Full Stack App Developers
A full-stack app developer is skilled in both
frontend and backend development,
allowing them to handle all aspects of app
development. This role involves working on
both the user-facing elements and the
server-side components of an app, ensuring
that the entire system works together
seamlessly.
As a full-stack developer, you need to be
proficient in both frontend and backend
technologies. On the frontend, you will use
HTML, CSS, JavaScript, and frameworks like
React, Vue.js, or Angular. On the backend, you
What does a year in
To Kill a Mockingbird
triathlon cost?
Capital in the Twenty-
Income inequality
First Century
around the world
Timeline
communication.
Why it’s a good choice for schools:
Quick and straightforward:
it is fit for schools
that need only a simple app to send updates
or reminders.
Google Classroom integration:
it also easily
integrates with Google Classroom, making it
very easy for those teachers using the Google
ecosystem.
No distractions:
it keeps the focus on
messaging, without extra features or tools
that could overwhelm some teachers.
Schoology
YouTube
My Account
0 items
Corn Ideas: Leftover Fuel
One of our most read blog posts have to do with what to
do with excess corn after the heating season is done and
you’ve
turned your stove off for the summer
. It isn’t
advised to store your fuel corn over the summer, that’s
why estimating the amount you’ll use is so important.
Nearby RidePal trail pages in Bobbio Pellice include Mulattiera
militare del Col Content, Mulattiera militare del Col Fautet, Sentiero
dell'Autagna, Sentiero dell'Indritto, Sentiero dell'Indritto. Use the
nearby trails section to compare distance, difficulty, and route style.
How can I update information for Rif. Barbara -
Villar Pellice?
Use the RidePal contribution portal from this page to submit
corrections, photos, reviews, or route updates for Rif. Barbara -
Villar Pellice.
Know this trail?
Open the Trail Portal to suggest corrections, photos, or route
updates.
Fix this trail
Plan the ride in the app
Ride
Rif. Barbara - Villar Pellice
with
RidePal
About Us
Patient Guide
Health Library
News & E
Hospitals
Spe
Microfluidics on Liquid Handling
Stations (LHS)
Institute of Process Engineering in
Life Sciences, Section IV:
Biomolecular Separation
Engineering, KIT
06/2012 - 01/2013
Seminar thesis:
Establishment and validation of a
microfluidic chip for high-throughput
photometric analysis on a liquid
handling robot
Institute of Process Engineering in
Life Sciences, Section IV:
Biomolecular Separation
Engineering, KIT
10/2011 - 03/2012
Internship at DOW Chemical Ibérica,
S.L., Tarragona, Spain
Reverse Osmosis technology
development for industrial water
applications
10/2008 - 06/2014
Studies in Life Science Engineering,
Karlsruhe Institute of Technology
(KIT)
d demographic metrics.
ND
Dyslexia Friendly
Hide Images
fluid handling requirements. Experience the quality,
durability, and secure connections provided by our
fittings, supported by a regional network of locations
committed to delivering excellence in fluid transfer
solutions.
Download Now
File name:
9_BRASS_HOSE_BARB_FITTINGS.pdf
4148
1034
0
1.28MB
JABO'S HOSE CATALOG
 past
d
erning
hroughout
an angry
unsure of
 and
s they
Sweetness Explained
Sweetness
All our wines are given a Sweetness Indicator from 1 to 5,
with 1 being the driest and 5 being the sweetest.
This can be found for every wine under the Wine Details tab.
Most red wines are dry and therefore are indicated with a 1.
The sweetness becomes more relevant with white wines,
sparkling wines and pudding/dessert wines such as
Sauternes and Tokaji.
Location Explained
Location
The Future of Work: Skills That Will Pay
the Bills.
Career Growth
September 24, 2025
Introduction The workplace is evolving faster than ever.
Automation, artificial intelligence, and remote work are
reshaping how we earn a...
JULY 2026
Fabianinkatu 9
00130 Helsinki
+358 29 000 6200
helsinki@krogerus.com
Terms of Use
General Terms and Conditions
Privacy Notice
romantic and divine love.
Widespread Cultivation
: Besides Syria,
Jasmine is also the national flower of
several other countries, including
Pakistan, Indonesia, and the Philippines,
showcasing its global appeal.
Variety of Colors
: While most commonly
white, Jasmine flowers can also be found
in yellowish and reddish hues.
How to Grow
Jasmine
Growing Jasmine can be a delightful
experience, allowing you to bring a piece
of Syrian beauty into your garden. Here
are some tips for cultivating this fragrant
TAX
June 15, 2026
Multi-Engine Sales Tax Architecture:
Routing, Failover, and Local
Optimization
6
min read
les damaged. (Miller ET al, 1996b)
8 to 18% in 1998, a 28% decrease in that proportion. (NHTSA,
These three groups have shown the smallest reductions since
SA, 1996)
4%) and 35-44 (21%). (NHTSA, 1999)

=======

### Exercise aim:
Copy the lines above verbatim, beginning with the first line and ending after the line that contains "why estimating the".

### Result of this task:
Full Stack App Developers
A full-stack app developer is skilled in both
frontend and backend development,
allowing them to handle all aspects of app
development. This role involves working on
both the user-facing elements and the
server-side components of an app, ensuring
that the entire system works together
seamlessly.
As a full-stack developer, you need to be
proficient in both frontend and backend
technologies. On the frontend, you will use
HTML, CSS, JavaScript, and frameworks like
React, Vue.js, or Angular. On the backend, you
What does a year in
To Kill a Mockingbird
triathlon cost?
Capital in the Twenty-
Income inequality
First Century
around the world
Timeline
communication.
Why it’s a good choice for schools:
Quick and straightforward:
it is fit for schools
that need only a simple app to send updates
or reminders.
Google Classroom integration:
it also easily
integrates with Google Classroom, making it
very easy for those teachers using the Google
ecosystem.
No distractions:
it keeps the focus on
messaging, without extra features or tools
that could overwhelm some teachers.
Schoology
YouTube
My Account
0 items
Corn Ideas: Leftover Fuel
One of our most read blog posts have to do with what to
do with excess corn after the heating season is done and
you’ve
turned your stove off for the summer
. It isn’t
advised to store your fuel corn over the summer, that’s
why estimating the amount you’ll use is so important.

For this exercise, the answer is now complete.